# Text section

>>

The objective of the competition is to drive innovative and sustainable solutions to the socio-economic challenges being experienced today. The boot camp involves an intensive two-day training of the contestants to prepare them on how to effectively pitch their business ideas.

Top 25 Participants of the Value Creation Challenge Boot Camp.

The 25 shortlisted participants representing budding companies from across Zimbabwe relish the opportunity provided by the competition and look forward to pitching their ideas to an esteemed panel of judges.

One of the contestants is Alban Manjengwa, the co-founder of Blue Canary, a creative agency that connects businesses with their audiences and customers with the view to helping them meet their revenue targets. He said the boot camp has helped him gain the ability to define exactly what his company does and what their market is.

“We have initially struggled to create messages that reach prospective clients and this hampered our sales potential, making growth quite difficult. But this experience has enabled us to think critically and really identify who it is that we should be speaking to as well as the value we can really add,” Manjengwa said.

He added that he found several opportunities among those contesting who needed the services that his company is offering.

Another contestant who has used the boot camp as a ‘fishing pond’ for future business prospects is Joe Mtetwa from Rob Proctor, a data analytics company in Harare.

Head of Hatch Ideas Worldwide”, Yemisi Mokuolu

He says that the companies participating at the boot camp need to appreciate that the data they have is valuable in making business decisions. Data will be useful to them if it is properly analysed and explained.

“I have gained more knowledge and now appreciate the impact of upcoming businesses in a volatile business environment and economy. Winning the competition will ensure that our vision is achieved and will help the economy to change for the better,” he said

Yemisi Mokuolu, an award-winning social- entrepreneur who heads Hatch Ideas Worldwide, who with Stimulus Africa is part of the team of facilitators, believes that the contestants have what it takes to run profitable and impactful businesses in Zimbabwe.

<<

# Prompt 1
How long is the training the contestants receive, according to the boot camp report?
# Prompt 2
Translate this sentence from the boot camp report into Spanish: "The objective of the competition is to drive innovative and sustainable solutions to the socio-economic challenges being experienced today."
# Prompt 3
Using the boot camp report, explain why Blue Canary found growth difficult.
The records have no connection to the boot camp report.

(Extracted data entries)
>>

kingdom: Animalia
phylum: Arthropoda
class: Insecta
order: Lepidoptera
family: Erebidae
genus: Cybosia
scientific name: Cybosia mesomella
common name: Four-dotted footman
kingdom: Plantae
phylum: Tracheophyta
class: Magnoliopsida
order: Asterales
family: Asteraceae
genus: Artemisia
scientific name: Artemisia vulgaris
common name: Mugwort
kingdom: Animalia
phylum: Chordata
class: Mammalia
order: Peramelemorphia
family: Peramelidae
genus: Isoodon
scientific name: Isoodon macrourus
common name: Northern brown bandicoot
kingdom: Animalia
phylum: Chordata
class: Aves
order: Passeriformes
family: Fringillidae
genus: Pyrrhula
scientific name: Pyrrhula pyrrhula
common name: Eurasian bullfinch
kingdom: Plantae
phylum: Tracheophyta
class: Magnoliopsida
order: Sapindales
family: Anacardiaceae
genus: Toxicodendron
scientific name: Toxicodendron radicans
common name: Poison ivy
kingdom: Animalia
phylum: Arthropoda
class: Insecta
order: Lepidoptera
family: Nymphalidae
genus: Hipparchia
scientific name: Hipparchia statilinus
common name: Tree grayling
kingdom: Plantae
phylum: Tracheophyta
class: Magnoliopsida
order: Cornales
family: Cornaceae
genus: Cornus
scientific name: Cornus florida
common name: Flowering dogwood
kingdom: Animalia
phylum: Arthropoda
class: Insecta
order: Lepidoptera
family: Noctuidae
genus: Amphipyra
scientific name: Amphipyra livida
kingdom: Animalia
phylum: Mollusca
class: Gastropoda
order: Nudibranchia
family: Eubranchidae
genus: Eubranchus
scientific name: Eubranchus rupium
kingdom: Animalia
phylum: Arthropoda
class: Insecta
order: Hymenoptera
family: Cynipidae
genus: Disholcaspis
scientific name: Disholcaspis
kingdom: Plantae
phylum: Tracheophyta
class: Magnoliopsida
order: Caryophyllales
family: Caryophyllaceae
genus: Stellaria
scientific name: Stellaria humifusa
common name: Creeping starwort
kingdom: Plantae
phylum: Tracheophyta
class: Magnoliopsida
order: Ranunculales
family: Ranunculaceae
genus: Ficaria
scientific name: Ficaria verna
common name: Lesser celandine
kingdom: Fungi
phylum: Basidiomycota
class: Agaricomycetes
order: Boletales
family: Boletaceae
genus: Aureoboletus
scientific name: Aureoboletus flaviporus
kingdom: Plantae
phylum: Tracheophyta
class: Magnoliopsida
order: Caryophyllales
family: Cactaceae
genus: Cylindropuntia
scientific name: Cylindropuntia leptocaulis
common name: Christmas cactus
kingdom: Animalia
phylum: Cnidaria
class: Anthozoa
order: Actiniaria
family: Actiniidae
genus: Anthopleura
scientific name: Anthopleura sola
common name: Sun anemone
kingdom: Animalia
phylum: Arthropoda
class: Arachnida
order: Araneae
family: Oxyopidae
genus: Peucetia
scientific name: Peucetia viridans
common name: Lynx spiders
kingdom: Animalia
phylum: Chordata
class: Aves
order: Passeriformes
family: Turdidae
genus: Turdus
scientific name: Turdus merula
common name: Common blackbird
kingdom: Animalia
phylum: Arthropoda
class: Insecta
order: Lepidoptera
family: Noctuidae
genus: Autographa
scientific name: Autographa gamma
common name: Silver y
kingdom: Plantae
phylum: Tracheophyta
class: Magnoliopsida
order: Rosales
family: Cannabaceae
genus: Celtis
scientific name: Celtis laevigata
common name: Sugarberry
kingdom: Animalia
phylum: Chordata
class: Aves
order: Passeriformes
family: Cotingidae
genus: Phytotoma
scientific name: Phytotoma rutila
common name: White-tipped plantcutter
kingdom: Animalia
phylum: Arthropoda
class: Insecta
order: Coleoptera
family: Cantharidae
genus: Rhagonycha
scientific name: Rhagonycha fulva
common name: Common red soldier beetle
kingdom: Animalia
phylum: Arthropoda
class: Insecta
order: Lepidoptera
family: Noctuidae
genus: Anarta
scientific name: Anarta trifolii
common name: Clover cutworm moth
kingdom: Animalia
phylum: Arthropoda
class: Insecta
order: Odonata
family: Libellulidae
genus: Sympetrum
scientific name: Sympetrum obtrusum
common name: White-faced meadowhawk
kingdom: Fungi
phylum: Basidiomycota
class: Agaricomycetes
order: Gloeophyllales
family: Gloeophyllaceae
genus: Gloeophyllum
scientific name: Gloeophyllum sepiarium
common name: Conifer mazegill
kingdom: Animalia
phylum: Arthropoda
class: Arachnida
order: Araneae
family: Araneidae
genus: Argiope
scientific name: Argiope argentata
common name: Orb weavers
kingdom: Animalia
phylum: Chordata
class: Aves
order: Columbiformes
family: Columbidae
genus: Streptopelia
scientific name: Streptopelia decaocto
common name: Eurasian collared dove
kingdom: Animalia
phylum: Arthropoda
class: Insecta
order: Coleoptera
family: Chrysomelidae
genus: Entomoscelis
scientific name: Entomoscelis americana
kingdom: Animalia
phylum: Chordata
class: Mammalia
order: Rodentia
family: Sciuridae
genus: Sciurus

<<

# Task output 1
It is an intensive two-day training.

# Task output 2
El objetivo de la competencia es impulsar soluciones innovadoras y sostenibles para los desafíos socioeconómicos que se viven hoy.

# Task output 3
Blue Canary initially struggled to create messages that reached prospective clients. This hampered its sales potential, which made growth quite difficult.